The problem in Q&A system based on custom knowledge base

Hello
Now I’m developing Q&A system with Pinecone.
Clients can upload pdf files and embed them to Pinecone.
But in my case, there are several documents which is similar in content.
For example, one doc is for financial statement of Google and the other is for Microsoft.
When asking a question, system retrieves data which is similar to query from Pinecone.
But when query is this case, for example “Who is director of Google?”, system retrieves data from Microsoft doc because Google doc is not enough.
Then, the answer is wrong.
I think to fix this problem, I need to tune embedding size.
I hope your better reply.
Thanks.

3 Likes

You can either use hybrid searching and include a keyword-based search like BM25. Or use a filter.
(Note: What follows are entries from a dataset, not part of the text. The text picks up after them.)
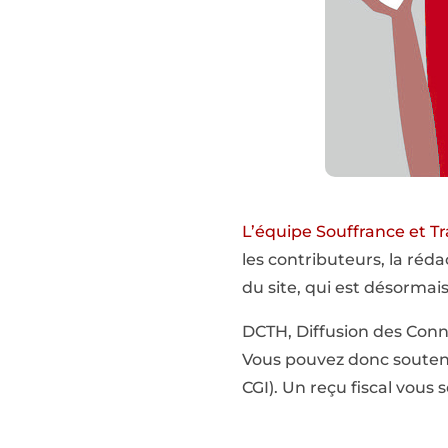
L’équipe Souffrance et Tr
les contributeurs, la réd
du site, qui est désormai
DCTH, Diffusion des Conna
Vous pouvez donc souteni
CGI). Un reçu fiscal vous s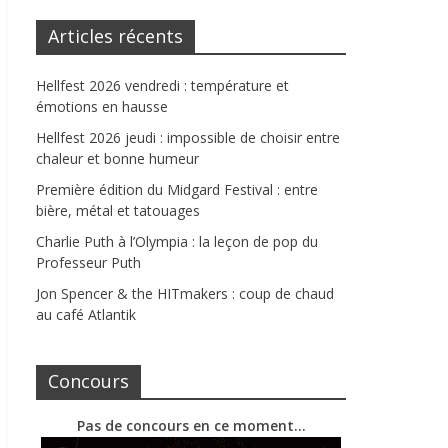
Articles récents
Hellfest 2026 vendredi : température et
émotions en hausse
Hellfest 2026 jeudi : impossible de choisir entre
chaleur et bonne humeur
Première édition du Midgard Festival : entre
bière, métal et tatouages
Charlie Puth à l’Olympia : la leçon de pop du
Professeur Puth
Jon Spencer & the HITmakers : coup de chaud
au café Atlantik
Concours
Pas de concours en ce moment…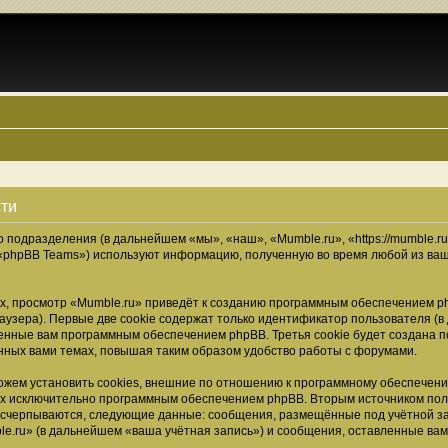
сти
о подразделения (в дальнейшем «мы», «наш», «Mumble.ru», «https://mumble.r
 «phpBB Teams») используют информацию, полученную во время любой из ваш
, просмотр «Mumble.ru» приведёт к созданию программным обеспечением ph
узера). Первые две cookie содержат только идентификатор пользователя (в
военные вам программным обеспечением phpBB. Третья cookie будет создана 
нных вами темах, повышая таким образом удобство работы с форумами.
жем установить cookies, внешние по отношению к программному обеспечению
ных исключительно программным обеспечением phpBB. Вторым источником по
 исчерпываются, следующие данные: сообщения, размещённые под учётной з
e.ru» (в дальнейшем «ваша учётная запись») и сообщения, оставленные ва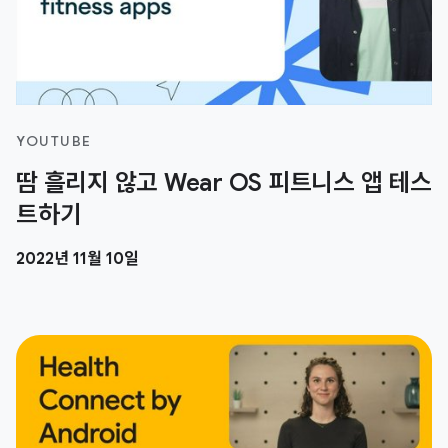
YOUTUBE
땀 흘리지 않고 Wear OS 피트니스 앱 테스
트하기
2022년 11월 10일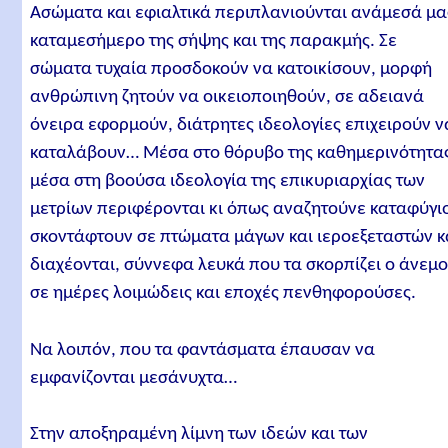
Ασώματα και εφιαλτικά περιπλανιούνται ανάμεσά μα
καταμεσήμερο της σήψης και της παρακμής. Σε
σώματα τυχαία προσδοκούν να κατοικίσουν, μορφή
ανθρώπινη ζητούν να οικειοποιηθούν, σε αδειανά
όνειρα εφορμούν, διάτρητες ιδεολογίες επιχειρούν ν
καταλάβουν… Μέσα στο θόρυβο της καθημερινότητα
μέσα στη βοούσα ιδεολογία της επικυριαρχίας των
μετρίων περιφέρονται κι όπως αναζητούνε καταφύγι
σκοντάφτουν σε πτώματα μάγων και ιεροεξεταστών κ
διαχέονται, σύννεφα λευκά που τα σκορπίζει ο άνεμο
σε ημέρες λοιμώδεις και εποχές πενθηφορούσες.
Να λοιπόν, που τα φαντάσματα έπαυσαν να
εμφανίζονται μεσάνυχτα…
Στην αποξηραμένη λίμνη των ιδεών και των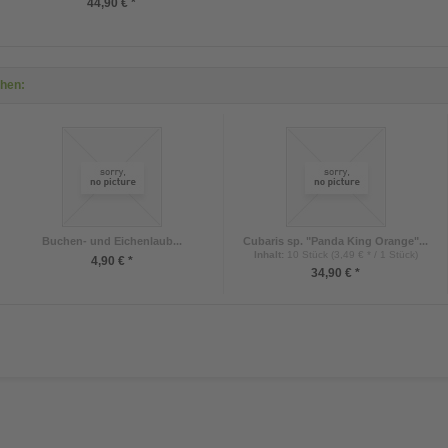
44,90 € *
ehen:
Buchen- und Eichenlaub...
Cubaris sp. "Panda King Orange"...
Inhalt
:
10 Stück (3,49 € * / 1 Stück)
4,90 € *
34,90 € *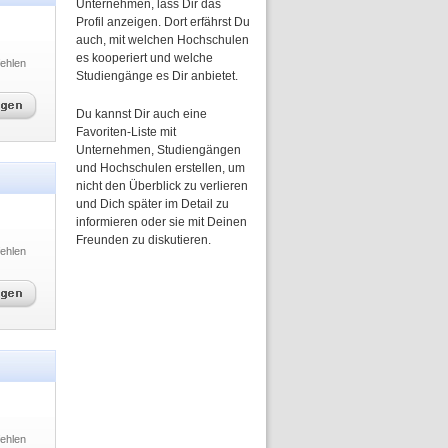
Unternehmen, lass Dir das
Profil anzeigen. Dort erfährst Du
auch, mit welchen Hochschulen
es kooperiert und welche
ehlen
Studiengänge es Dir anbietet.
Du kannst Dir auch eine
Favoriten-Liste mit
Unternehmen, Studiengängen
und Hochschulen erstellen, um
nicht den Überblick zu verlieren
und Dich später im Detail zu
informieren oder sie mit Deinen
Freunden zu diskutieren.
ehlen
ehlen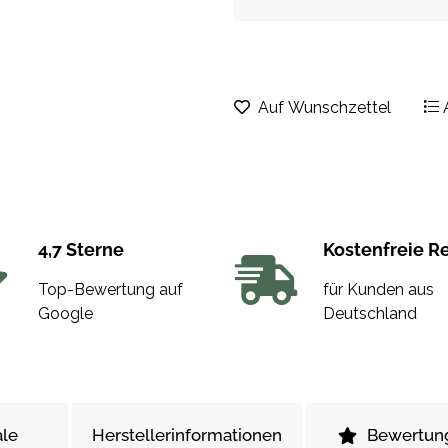
Auf Wunschzettel
4,7 Sterne
Kostenfreie R
Top-Bewertung auf
für Kunden aus
Google
Deutschland
le
Herstellerinformationen
Bewertun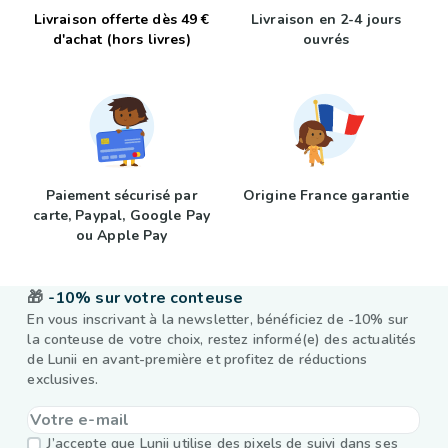
Livraison offerte dès 49 €
Livraison en 2-4 jours
d'achat (hors livres)
ouvrés
Paiement sécurisé par
Origine France garantie
carte, Paypal, Google Pay
ou Apple Pay
🎁
-10% sur votre conteuse
En vous inscrivant à la newsletter, bénéficiez de -10% sur
la conteuse de votre choix, restez informé(e) des actualités
de Lunii en avant-première et profitez de réductions
exclusives.
J’accepte que Lunii utilise des pixels de suivi dans ses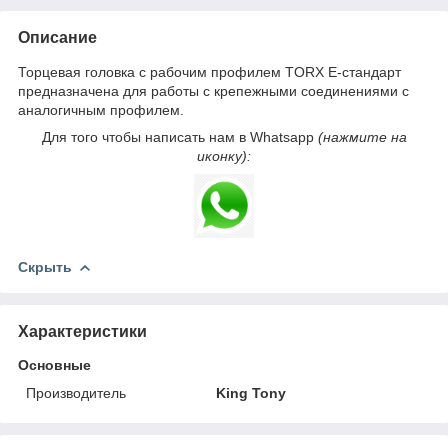
Описание
Торцевая головка с рабочим профилем TORX Е-стандарт
предназначена для работы с крепежными соединениями с
аналогичным профилем.
Для того чтобы написать нам в Whatsapp
(нажмите на
иконку):
Скрыть
Характеристики
Основные
Производитель
King Tony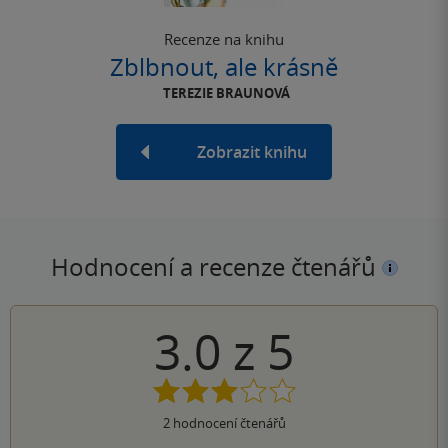
Recenze na knihu
Zblbnout, ale krásně
TEREZIE BRAUNOVÁ
Zobrazit knihu
Hodnocení a recenze čtenářů
3.0
z
5
2
hodnocení čtenářů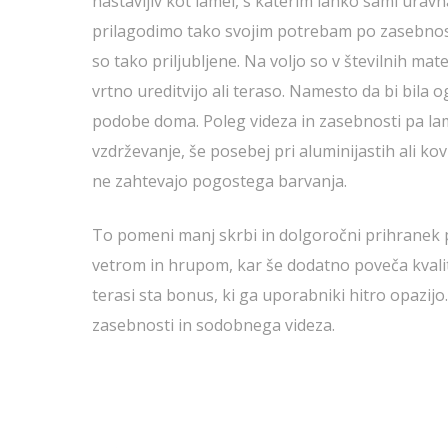
nastavljiv kot lamel, s katerim lahko sami urav
prilagodimo tako svojim potrebam po zasebnosti k
so tako priljubljene. Na voljo so v številnih mat
vrtno ureditvijo ali teraso. Namesto da bi bila
podobe doma. Poleg videza in zasebnosti pa lam
vzdrževanje, še posebej pri aluminijastih ali ko
ne zahtevajo pogostega barvanja.
To pomeni manj skrbi in dolgoročni prihranek p
vetrom in hrupom, kar še dodatno poveča kvalite
terasi sta bonus, ki ga uporabniki hitro opazijo. 
zasebnosti in sodobnega videza.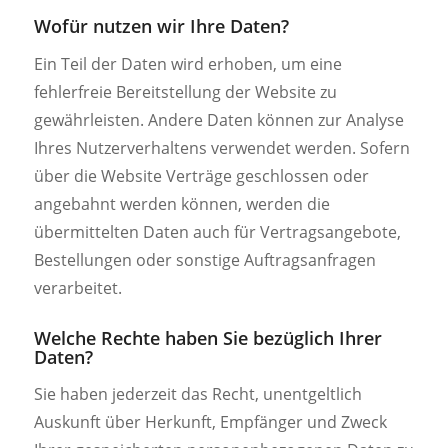
Wofür nutzen wir Ihre Daten?
Ein Teil der Daten wird erhoben, um eine
fehlerfreie Bereitstellung der Website zu
gewährleisten. Andere Daten können zur Analyse
Ihres Nutzerverhaltens verwendet werden. Sofern
über die Website Verträge geschlossen oder
angebahnt werden können, werden die
übermittelten Daten auch für Vertragsangebote,
Bestellungen oder sonstige Auftragsanfragen
verarbeitet.
Welche Rechte haben Sie bezüglich Ihrer
Daten?
Sie haben jederzeit das Recht, unentgeltlich
Auskunft über Herkunft, Empfänger und Zweck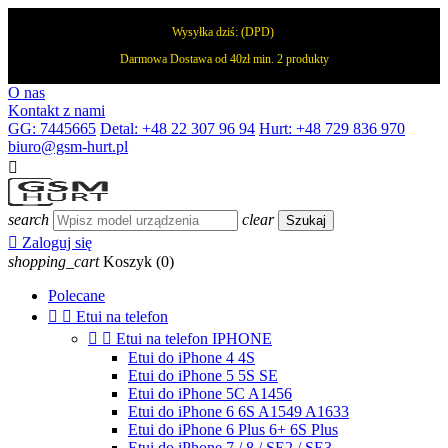
Wysyłka dziś:
(DPD)
Darmowa Dostawa od 40zł min. 2 produkty
O nas
Kontakt z nami
GG: 7445665
Detal: +48 22 307 96 94
Hurt: +48 729 836 970
biuro@gsm-hurt.pl

search
clear
Szukaj

Zaloguj się
shopping_cart
Koszyk
(0)
Polecane


Etui na telefon


Etui na telefon IPHONE
Etui do iPhone 4 4S
Etui do iPhone 5 5S SE
Etui do iPhone 5C A1456
Etui do iPhone 6 6S A1549 A1633
Etui do iPhone 6 Plus 6+ 6S Plus
Etui do iPhone 7 / 8 / SE2 / SE3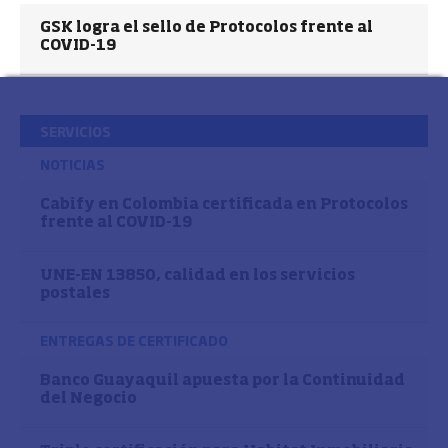
GSK logra el sello de Protocolos frente al
COVID-19
SERVICIOS
NOTICIAS
Cabify en Colombia certificada en Protocolos
frente al COVID-19
UNE-EN 13850, calidad en los servicios
postales
ENTREGAS DE CERTIFICADO
Banco Guayaquil apuesta por la Continuidad
del Negocio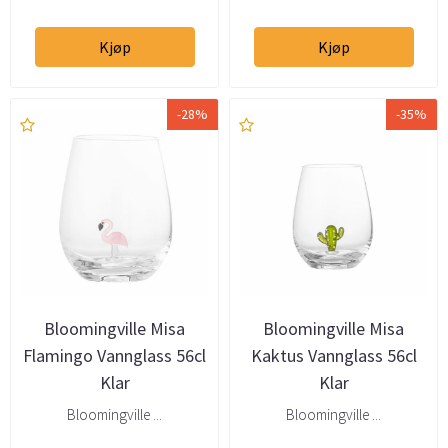
Kjøp
Kjøp
-28%
-35%
Bloomingville Misa
Bloomingville Misa
Flamingo Vannglass 56cl
Kaktus Vannglass 56cl
Klar
Klar
Bloomingville ...
Bloomingville ...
Why do you want to “tune the embedding size”?

3 Likes

Thanks for your quick reply.
Could you explain in more detail?

Sure,

Using something like BM25 alongside semantic embeddings helps differentiate between “Microsoft Financials” and “Google Financials” by focusing on the keywords (Microsoft vs Google), which I believe is what you are looking for.

You can also use the keywords as a filter and speed up your results (but possibly risk losing important documents) or combine it when you are performing your similarity search.

Pinecone offers both of these options (each option in the article above)

1 Like

Thanks.
You gave me a golden idea.
Thank you very much.

1 Like

Can you answer my question?
What is the principle of sparse vector search?